Tips for "increasing accuracy" of stock forecasting AI with machine learning – responding to requests from Brazil on Instagram

1/18/2023

A DM came asking if you could improve the accuracy of the LSTM model.

We will answer how to improve the actual accuracy.

in a word

Yahoo Finance is forecasting the stock of a company called Brazil Bolsa Barcao.

The accuracy decreases as the conditional branch of the change rate increases, so I would like you to consider a model.

It is a request.

Let's take a look at how to improve accuracy in practice.

What to do when prediction accuracy is not possible

I've written an article before.

There is also the basis for improving accuracy.
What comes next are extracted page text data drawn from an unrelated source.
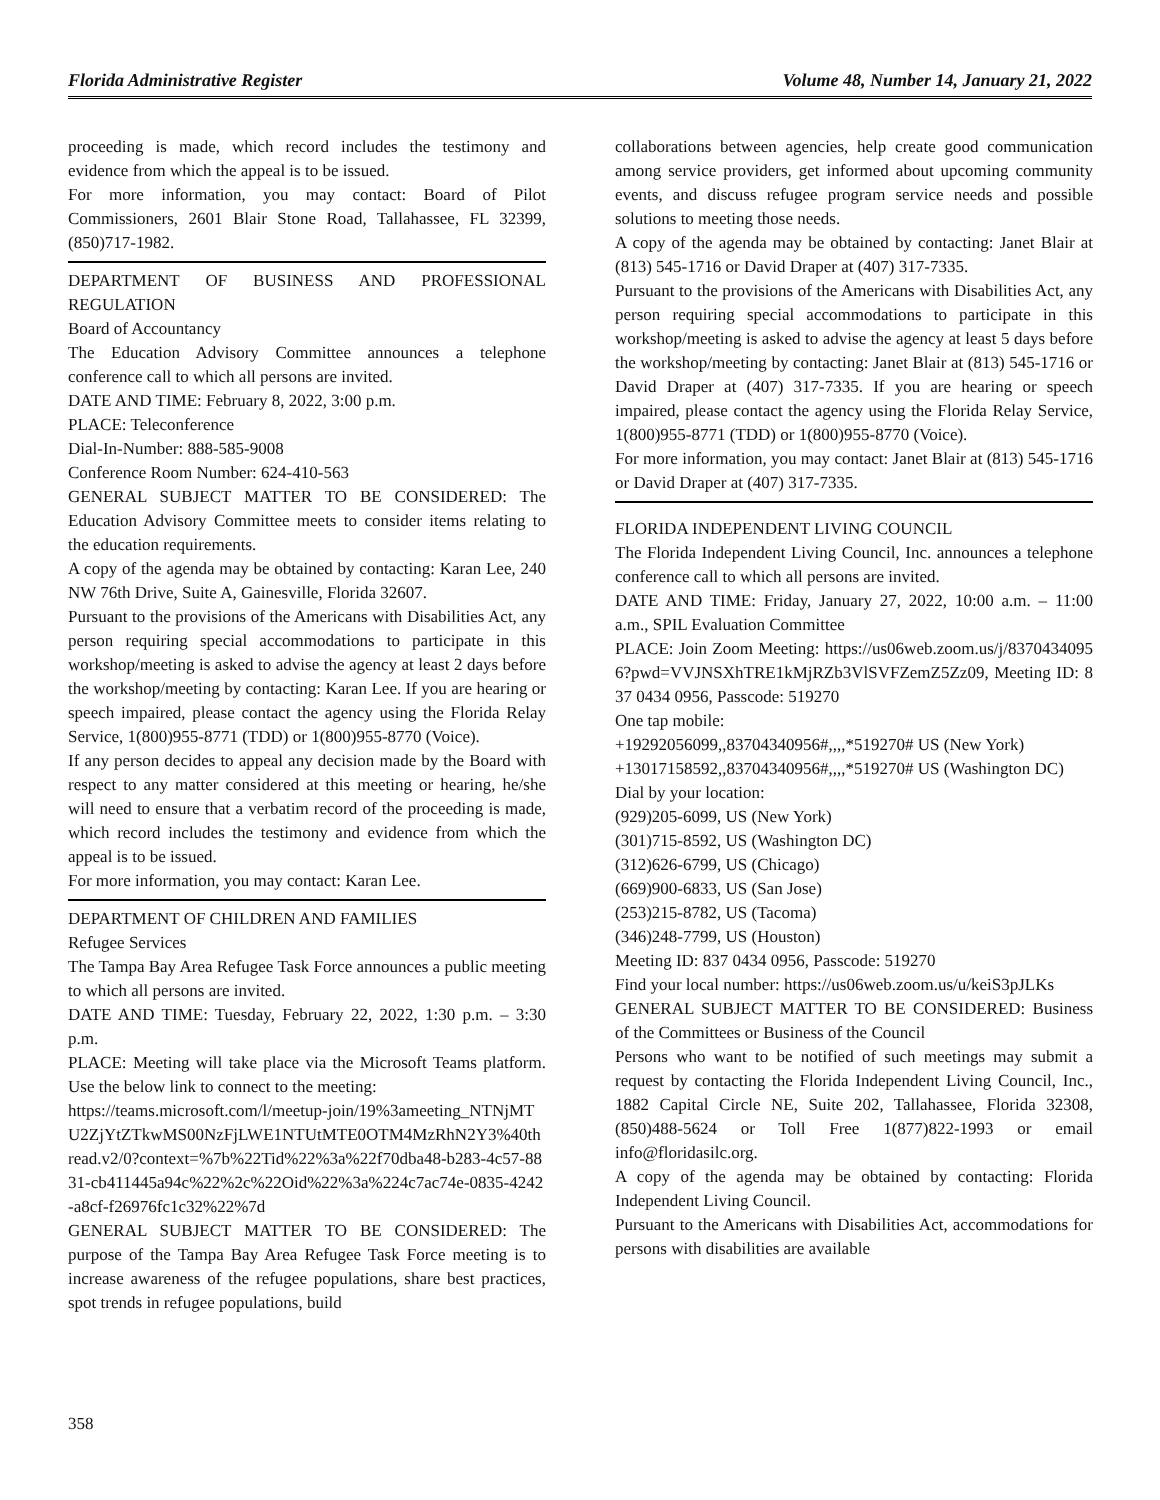Florida Administrative Register Volume 48, Number 14, January 21, 2022
proceeding is made, which record includes the testimony and evidence from which the appeal is to be issued.
For more information, you may contact: Board of Pilot Commissioners, 2601 Blair Stone Road, Tallahassee, FL 32399, (850)717-1982.
DEPARTMENT OF BUSINESS AND PROFESSIONAL REGULATION
Board of Accountancy
The Education Advisory Committee announces a telephone conference call to which all persons are invited.
DATE AND TIME: February 8, 2022, 3:00 p.m.
PLACE: Teleconference
Dial-In-Number: 888-585-9008
Conference Room Number: 624-410-563
GENERAL SUBJECT MATTER TO BE CONSIDERED: The Education Advisory Committee meets to consider items relating to the education requirements.
A copy of the agenda may be obtained by contacting: Karan Lee, 240 NW 76th Drive, Suite A, Gainesville, Florida 32607.
Pursuant to the provisions of the Americans with Disabilities Act, any person requiring special accommodations to participate in this workshop/meeting is asked to advise the agency at least 2 days before the workshop/meeting by contacting: Karan Lee. If you are hearing or speech impaired, please contact the agency using the Florida Relay Service, 1(800)955-8771 (TDD) or 1(800)955-8770 (Voice).
If any person decides to appeal any decision made by the Board with respect to any matter considered at this meeting or hearing, he/she will need to ensure that a verbatim record of the proceeding is made, which record includes the testimony and evidence from which the appeal is to be issued.
For more information, you may contact: Karan Lee.
DEPARTMENT OF CHILDREN AND FAMILIES
Refugee Services
The Tampa Bay Area Refugee Task Force announces a public meeting to which all persons are invited.
DATE AND TIME: Tuesday, February 22, 2022, 1:30 p.m. – 3:30 p.m.
PLACE: Meeting will take place via the Microsoft Teams platform. Use the below link to connect to the meeting:
https://teams.microsoft.com/l/meetup-join/19%3ameeting_NTNjMTU2ZjYtZTkwMS00NzFjLWE1NTUtMTE0OTM4MzRhN2Y3%40thread.v2/0?context=%7b%22Tid%22%3a%22f70dba48-b283-4c57-8831-cb411445a94c%22%2c%22Oid%22%3a%224c7ac74e-0835-4242-a8cf-f26976fc1c32%22%7d
GENERAL SUBJECT MATTER TO BE CONSIDERED: The purpose of the Tampa Bay Area Refugee Task Force meeting is to increase awareness of the refugee populations, share best practices, spot trends in refugee populations, build
collaborations between agencies, help create good communication among service providers, get informed about upcoming community events, and discuss refugee program service needs and possible solutions to meeting those needs.
A copy of the agenda may be obtained by contacting: Janet Blair at (813) 545-1716 or David Draper at (407) 317-7335.
Pursuant to the provisions of the Americans with Disabilities Act, any person requiring special accommodations to participate in this workshop/meeting is asked to advise the agency at least 5 days before the workshop/meeting by contacting: Janet Blair at (813) 545-1716 or David Draper at (407) 317-7335. If you are hearing or speech impaired, please contact the agency using the Florida Relay Service, 1(800)955-8771 (TDD) or 1(800)955-8770 (Voice).
For more information, you may contact: Janet Blair at (813) 545-1716 or David Draper at (407) 317-7335.
FLORIDA INDEPENDENT LIVING COUNCIL
The Florida Independent Living Council, Inc. announces a telephone conference call to which all persons are invited.
DATE AND TIME: Friday, January 27, 2022, 10:00 a.m. – 11:00 a.m., SPIL Evaluation Committee
PLACE: Join Zoom Meeting: https://us06web.zoom.us/j/83704340956?pwd=VVJNSXhTRE1kMjRZb3VlSVFZemZ5Zz09, Meeting ID: 837 0434 0956, Passcode: 519270
One tap mobile:
+19292056099,,83704340956#,,,,*519270# US (New York)
+13017158592,,83704340956#,,,,*519270# US (Washington DC)
Dial by your location:
(929)205-6099, US (New York)
(301)715-8592, US (Washington DC)
(312)626-6799, US (Chicago)
(669)900-6833, US (San Jose)
(253)215-8782, US (Tacoma)
(346)248-7799, US (Houston)
Meeting ID: 837 0434 0956, Passcode: 519270
Find your local number: https://us06web.zoom.us/u/keiS3pJLKs
GENERAL SUBJECT MATTER TO BE CONSIDERED: Business of the Committees or Business of the Council
Persons who want to be notified of such meetings may submit a request by contacting the Florida Independent Living Council, Inc., 1882 Capital Circle NE, Suite 202, Tallahassee, Florida 32308, (850)488-5624 or Toll Free 1(877)822-1993 or email info@floridasilc.org.
A copy of the agenda may be obtained by contacting: Florida Independent Living Council.
Pursuant to the Americans with Disabilities Act, accommodations for persons with disabilities are available
358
Usually, when the prediction accuracy is poor, the following is what to try.

When overfitting

・Collect more training data

・Reduce feature n

Increase the regularization coefficient λ

When underfitting

Increase the feature n

・ Add higher-order features

・Reduce the regularization coefficient λ

Environment

・WSL2

・Jupyter Notebook

* The person who sent it was a Colab environment, so it seems that there is no problem with Colab

Source code sent to you

I want you to improve the accuracy of your predictions.

The actual source code was sent to me.

Let's decipher the source code first.

The information is open and for study, so I don't think there is any problem in disclosing it.

↓ From here

Data Preparation

Install the package

!pip install tensorflow-gpu
!pip install yfinance --upgrade --no-cache-dir
!pip install pandas_datareader

Import

import pandas_datareader.data as web
from datetime import date, timedelta
import pandas as pd
from numpy import array
from keras.models import Sequential
from keras.layers import LSTM
from keras.layers import Dense
import matplotlib.pyplot as plt 
import tensorflow as tf
from tensorflow import keras
from tensorflow.keras.layers import Dropout
import yfinance as yf
yf.pdr_override()

Get the share price of Brazilian Bolsa Barcao from 2000 to 2022

b3sa3 = web.get_data_yahoo("B3SA3.SA",start="2000-01-01", end="2022-12-31",interval="1d")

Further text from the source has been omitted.